8 July 2017 – Last week we attended a Google Research workshop in Zurich, Switzerland on Google’s quest to “end the language barrier” and a signifiant part of the program was devoted to non-English e-discovery document reviews. Two of the “Googlers” who work at Google’s e-discovery unit at Mountain View, CA were there.
As we have noted in past posts, we have come a long way toward making automated language translation easier, faster and more reliable, but a world of seamless and immediate translation is still out of our grasp.
But … it is getting better and better with Google, Facebook, IBM and Microsoft all devoting gobs of money to perfect instant, seamless translation, with Google, IBM and Microsoft creating special legal translation units. In the 1960s the first machine translation architectures were developed by IBM based on mathematical models.
The Google engineers had a simple premise: to translate one language into another, by finding the linear transformation that maps one to the other:
“We have developed a technique that automatically generates dictionaries and phrase tables that convert one language into another. The new technique does not rely on versions of the same document in different languages. Instead, it uses data mining techniques to model the structure of a single language and then compares this to the structure of another language. This method makes little assumption about the languages, so it can be used to extend and reﬁne dictionaries and translation tables for any language pairs”
Ah, the sheer beauty of algorithms.
As one of the presenters noted, Arab newspapers have a reputation, partly deserved, for tamely taking the official line. On any given day, for example, you might read that “a source close to the Iranian Foreign Ministry told Al-Hayat that ‘Tehran will continue to abide by the terms of the nuclear agreement as long as the other side does the same.'”
But the exceptional thing about this unexceptional story is that, thanks to Google, English-speaking readers can now read this in the Arab papers themselves. In the past year free online translators have suddenly got much better. This may come as a surprise to those who have tried to make use of them in the past. But last November Google unveiled a new version of Translate. The old version, called “phrase-based” machine translation, worked on hunks of a sentence separately, with an output that was usually choppy and often inaccurate.
The new system still makes mistakes, but these are now relatively rare, where once they were ubiquitous. It uses an artificial neural network, linking digital “neurons” in several layers, each one feeding its output to the next layer, in an approach that is loosely modelled on the human brain. Neural-translation systems, like the phrase-based systems before them, are first “trained” by huge volumes of text translated by humans.

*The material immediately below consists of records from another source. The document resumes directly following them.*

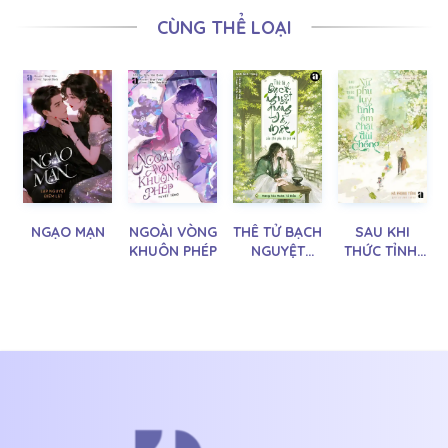
CÙNG THỂ LOẠI
NGẠO MẠN
NGOÀI VÒNG
THÊ TỬ BẠCH
SAU KHI
KHUÔN PHÉP
NGUYỆT
THỨC TỈNH,
QUANG ĐÃ
NỮ PHỤ LỤY
MẤT CỦA
TÌNH ÔM
THỦ PHỤ ĐÃ
CHẶT ĐÙI
TRỞ VỀ
CHỒNG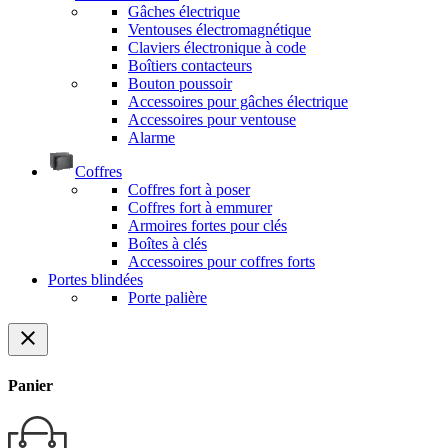
Gâches électrique
Ventouses électromagnétique
Claviers électronique à code
Boîtiers contacteurs
Bouton poussoir
Accessoires pour gâches électrique
Accessoires pour ventouse
Alarme
Coffres
Coffres fort à poser
Coffres fort à emmurer
Armoires fortes pour clés
Boîtes à clés
Accessoires pour coffres forts
Portes blindées
Porte palière
close
Panier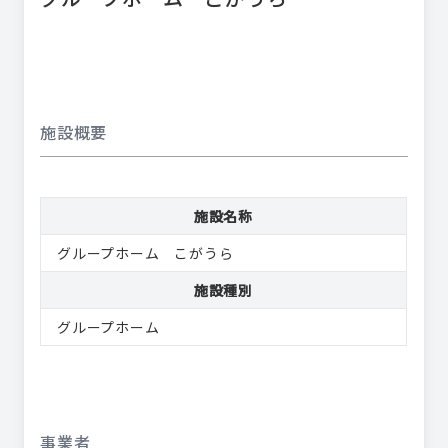
施設概要
施設名称
グループホーム こがうら
施設種別
グループホーム
事業者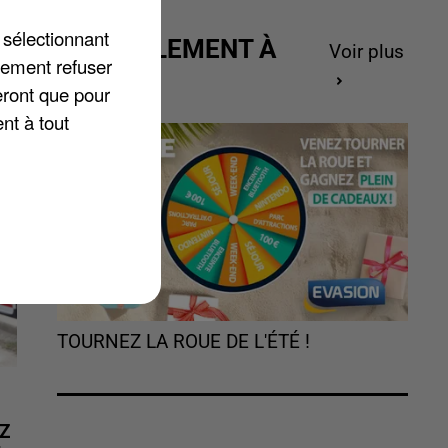
n-
 sélectionnant
ACTUELLEMENT À
Voir plus
lement refuser
GAGNER
eront que pour
nt à tout
TOURNEZ LA ROUE DE L'ÉTÉ !
Z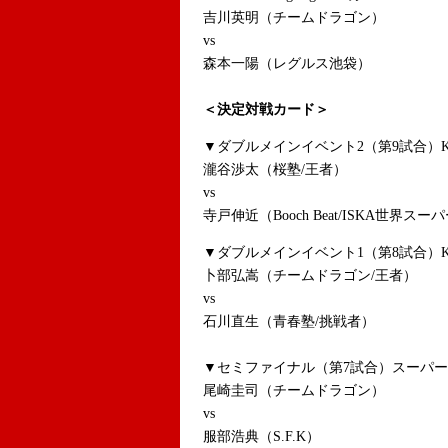
吉川英明（チームドラゴン）
vs
森本一陽（レグルス池袋）
＜決定対戦カード＞
▼ダブルメインイベント2（第9試合）Kru
瀧谷渉太（桜塾/王者）
vs
寺戸伸近（Booch Beat/ISKA世界
▼ダブルメインイベント1（第8試合）Kru
卜部弘嵩（チームドラゴン/王者）
vs
石川直生（青春塾/挑戦者）
▼セミファイナル（第7試合）スーパーフ
尾崎圭司（チームドラゴン）
vs
服部浩典（S.F.K）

But the neural version takes each word, and uses the surrounding context to turn it into a kind of abstract digital representation. It then tries to find the closest matching representation in the target language, based on what it has learned before. Neural translation handles long sentences much better than previous versions did.
The new Google Translate began by translating eight languages to and from English, most of them European. It is much easier for machines (and humans) to translate between closely related languages. But Google has also extended its neural engine to languages like Chinese (included in the first batch) and, more recently, to Arabic, Hebrew, Russian and Vietnamese, an exciting leap forward for these languages that are both important and difficult. This past April Google extended neural translation to nine Indian languages. Microsoft also has a neural system for several hard languages.
Ok, Google Translate does still occasionally garble sentences. The introduction to a Haaretz story in Hebrew had text that Google translated as:
“According to the results of the truth in the first round of the presidential elections, Macaron and Le Pen went to the second round on May 7. In third place are Francois Peyon of the Right and Jean-Luc of Lanschon on the far left.”
If you don’t know what this is about, it is nigh on useless. But if you know that it is about the French election, you can see that the engine has badly translated “samples of the official results” as “results of the truth”. It has also given odd transliterations for (Emmanuel) Macron and (François) Fillon (P and F can be the same letter in Hebrew). And it has done something particularly funny with Jean-Luc Mélenchon’s surname. “Me-” can mean “of” in Hebrew. The system is “dumb”, having no way of knowing that Mr Mélenchon is a French politician. It has merely been trained on lots of text previously translated from Hebrew to English.
Such fairly predictable errors should gradually be winnowed out as the programmers improve the system. But some “mistakes” from neural-translation systems can seem mysterious. Users have found that typing in random characters in languages such as Thai, for example, results in Google producing oddly surreal “translations” like: “There are six sparks in the sky, each with six spheres. The sphere of the sphere is the sphere of the sphere.”
Although this might put a few postmodern poets out of work, neural-translation systems aren’t ready to replace humans any time soon. Literature requires far too supple an understanding of the author’s intentions and culture for machines to do the job.
And for critical work – technical, financial or legal, say – small mistakes (of which even the best systems still produce plenty) are unacceptable; a human will at the very least have to be at the wheel to vet and edit the output of automatic systems.
But online translating is of great benefit to the globally curious. Many people long to see what other cultures are reading and talking about, but have no time to learn the languages. Though still finding its feet, the new generation of translation software dangles the promise of being able to do just that.